TLDR: On devices running modern SDKs (after API level 3.3), is it possible to invoke a makeWebRequest (via a background process or otherwise) in a data field any earlier than 5 minutes after init?

  • You can perform the BG web request immediately upon starting the app! As long as you haven't run the app recently and break the 5 min wait delay.... Make sense? You can check the last time it was run to prevent this. But, yes, as long as the 5 min delay is respected, run it at start up.

  • Thanks for the reply.    Does this apply for data fields? I can't seem to make it work on my device. Here's what I've tried (amongst other things):

    1. Upload brand new data field .prg to the device,

    2. Add the data field to an activity,

    3. The Background.registerForTemporalEvent(), run in the app's initialize(), is given an argument of Time.now(), since it's not been run before.

    This throw an exception in the way I first described.

    On which device(s) do you know this works?

  • I do this in my data fields on all EDGE and Watch devices. I differentiate between the older devices that require the background processing, vs the new devices that can do it as often as desired in the foreground.

  • 3. The Background.registerForTemporalEvent(), run in the app's initialize(), is given an argument of Time.now(), since it's not been run before.

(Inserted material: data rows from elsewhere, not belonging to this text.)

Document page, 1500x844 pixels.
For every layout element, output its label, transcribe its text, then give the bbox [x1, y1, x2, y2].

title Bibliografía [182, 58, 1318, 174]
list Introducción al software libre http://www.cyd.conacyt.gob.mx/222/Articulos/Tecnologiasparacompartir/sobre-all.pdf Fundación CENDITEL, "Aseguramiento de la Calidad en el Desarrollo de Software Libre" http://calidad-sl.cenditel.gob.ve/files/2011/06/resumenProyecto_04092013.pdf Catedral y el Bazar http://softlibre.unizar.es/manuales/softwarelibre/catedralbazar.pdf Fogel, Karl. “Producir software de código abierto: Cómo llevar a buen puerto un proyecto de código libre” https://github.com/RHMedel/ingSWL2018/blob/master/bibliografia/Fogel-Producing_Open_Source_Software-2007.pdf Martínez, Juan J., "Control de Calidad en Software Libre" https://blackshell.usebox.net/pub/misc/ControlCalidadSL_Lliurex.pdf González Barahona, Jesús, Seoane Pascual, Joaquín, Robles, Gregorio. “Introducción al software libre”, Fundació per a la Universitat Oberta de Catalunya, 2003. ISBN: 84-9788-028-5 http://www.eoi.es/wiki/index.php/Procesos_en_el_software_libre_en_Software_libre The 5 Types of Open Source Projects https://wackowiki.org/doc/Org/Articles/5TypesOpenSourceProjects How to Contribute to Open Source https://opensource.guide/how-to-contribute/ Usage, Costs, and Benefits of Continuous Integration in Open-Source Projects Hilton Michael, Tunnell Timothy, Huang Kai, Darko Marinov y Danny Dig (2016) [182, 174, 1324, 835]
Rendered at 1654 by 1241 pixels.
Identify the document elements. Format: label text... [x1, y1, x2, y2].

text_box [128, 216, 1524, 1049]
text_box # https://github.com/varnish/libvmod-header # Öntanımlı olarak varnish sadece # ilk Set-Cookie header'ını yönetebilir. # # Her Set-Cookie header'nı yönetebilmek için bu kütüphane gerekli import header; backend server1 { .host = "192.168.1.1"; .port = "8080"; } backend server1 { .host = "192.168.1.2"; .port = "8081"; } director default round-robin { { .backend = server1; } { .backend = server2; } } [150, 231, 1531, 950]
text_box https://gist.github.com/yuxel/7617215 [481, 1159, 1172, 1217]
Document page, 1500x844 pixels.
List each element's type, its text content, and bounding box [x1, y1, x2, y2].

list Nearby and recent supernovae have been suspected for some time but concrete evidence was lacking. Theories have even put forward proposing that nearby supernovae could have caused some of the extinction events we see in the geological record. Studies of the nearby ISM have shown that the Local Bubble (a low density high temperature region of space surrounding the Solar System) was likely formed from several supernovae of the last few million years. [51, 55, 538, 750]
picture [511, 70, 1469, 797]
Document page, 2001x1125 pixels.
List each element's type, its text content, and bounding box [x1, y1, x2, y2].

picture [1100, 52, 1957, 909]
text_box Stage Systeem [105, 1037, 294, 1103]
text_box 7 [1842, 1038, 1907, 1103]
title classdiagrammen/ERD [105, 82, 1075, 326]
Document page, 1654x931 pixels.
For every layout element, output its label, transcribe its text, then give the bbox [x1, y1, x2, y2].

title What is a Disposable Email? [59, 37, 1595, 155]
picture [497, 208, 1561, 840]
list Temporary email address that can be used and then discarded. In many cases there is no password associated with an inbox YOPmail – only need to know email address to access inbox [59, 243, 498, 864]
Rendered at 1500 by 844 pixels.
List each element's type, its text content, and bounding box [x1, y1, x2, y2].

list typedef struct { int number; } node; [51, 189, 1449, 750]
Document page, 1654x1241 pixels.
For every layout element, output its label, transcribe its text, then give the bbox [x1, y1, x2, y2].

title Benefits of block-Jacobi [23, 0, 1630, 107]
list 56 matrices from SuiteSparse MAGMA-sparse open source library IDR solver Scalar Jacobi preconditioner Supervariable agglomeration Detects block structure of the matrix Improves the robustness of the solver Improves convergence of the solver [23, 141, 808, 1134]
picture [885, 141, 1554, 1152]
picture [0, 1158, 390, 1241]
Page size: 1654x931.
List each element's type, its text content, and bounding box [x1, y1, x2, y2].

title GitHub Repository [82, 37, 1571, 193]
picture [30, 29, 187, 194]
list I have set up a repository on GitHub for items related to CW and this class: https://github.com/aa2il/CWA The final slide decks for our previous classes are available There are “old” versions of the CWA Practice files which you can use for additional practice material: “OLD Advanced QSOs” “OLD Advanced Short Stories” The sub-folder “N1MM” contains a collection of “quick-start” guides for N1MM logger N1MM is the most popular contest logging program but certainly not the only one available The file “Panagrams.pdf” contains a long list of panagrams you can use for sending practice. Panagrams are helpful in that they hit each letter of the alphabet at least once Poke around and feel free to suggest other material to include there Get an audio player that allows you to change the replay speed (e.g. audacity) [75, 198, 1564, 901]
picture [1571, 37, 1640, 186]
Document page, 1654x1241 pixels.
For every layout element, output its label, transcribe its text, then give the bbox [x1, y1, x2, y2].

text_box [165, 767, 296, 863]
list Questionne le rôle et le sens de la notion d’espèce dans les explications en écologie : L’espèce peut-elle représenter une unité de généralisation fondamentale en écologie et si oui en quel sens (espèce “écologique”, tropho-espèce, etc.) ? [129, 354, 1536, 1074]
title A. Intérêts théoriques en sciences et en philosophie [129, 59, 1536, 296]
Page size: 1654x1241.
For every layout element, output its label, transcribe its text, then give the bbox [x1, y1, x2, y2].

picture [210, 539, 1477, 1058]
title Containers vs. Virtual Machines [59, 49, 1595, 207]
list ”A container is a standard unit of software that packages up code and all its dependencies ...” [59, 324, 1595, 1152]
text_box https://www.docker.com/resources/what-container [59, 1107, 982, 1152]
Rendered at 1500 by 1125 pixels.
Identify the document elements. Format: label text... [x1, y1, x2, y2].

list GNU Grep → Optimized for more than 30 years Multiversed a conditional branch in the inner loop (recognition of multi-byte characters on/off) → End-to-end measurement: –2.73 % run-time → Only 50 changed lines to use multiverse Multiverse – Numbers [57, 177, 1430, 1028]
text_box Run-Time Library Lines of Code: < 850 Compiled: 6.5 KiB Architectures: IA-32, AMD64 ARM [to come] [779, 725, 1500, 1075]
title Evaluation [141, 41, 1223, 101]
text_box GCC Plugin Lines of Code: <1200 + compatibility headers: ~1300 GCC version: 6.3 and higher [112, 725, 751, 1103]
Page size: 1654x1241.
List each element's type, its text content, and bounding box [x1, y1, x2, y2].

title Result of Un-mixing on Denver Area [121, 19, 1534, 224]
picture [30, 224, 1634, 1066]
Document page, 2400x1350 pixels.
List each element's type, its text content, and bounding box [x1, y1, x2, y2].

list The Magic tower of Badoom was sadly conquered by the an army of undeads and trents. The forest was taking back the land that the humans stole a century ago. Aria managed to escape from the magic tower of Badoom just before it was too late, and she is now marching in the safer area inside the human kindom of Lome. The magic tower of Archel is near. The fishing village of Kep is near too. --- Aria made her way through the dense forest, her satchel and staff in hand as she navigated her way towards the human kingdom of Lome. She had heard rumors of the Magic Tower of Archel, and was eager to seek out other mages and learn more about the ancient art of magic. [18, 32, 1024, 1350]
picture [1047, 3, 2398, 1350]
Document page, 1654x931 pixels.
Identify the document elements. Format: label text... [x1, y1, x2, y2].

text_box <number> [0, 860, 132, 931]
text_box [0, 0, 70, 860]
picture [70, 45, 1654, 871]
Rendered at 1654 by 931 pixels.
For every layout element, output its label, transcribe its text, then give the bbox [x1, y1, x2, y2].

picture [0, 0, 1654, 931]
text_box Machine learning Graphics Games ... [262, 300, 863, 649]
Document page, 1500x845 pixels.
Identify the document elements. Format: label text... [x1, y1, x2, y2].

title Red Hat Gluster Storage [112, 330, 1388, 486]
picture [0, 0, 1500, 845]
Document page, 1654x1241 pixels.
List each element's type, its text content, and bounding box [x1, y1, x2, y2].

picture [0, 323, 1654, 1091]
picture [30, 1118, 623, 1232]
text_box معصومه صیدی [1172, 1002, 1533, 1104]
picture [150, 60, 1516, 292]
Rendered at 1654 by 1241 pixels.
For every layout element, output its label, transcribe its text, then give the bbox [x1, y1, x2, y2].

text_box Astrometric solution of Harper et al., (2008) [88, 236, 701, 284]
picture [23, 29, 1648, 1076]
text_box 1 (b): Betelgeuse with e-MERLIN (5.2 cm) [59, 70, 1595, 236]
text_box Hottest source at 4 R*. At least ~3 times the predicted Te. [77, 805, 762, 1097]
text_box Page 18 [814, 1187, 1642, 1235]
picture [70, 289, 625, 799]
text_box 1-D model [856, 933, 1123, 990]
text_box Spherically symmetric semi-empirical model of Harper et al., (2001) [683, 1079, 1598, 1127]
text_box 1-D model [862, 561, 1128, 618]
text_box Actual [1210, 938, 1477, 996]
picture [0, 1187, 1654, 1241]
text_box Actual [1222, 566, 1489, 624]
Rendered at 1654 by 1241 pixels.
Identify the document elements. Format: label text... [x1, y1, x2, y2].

    Call registerForTemporalEvent with a Duration, not a Moment. If the event hasn't run in the last 5 minutes, it should run immediately. 

    Background.registerForTemporalEvent(new Time.Duration(5 * 60));

    This form of the call specifies a temporal event that repeats every 5 minutes, it doesn't specify that the next event will happen 5 minutes from now.

    Also, you may need to call Background.deleteTemporalEvent() in your app's onStop() method.

    Yeah, I'm aware that API doc example suggests the opposite - passing "now + 5 minutes" to registerForTemporalEvent, but I don't think it's a great example.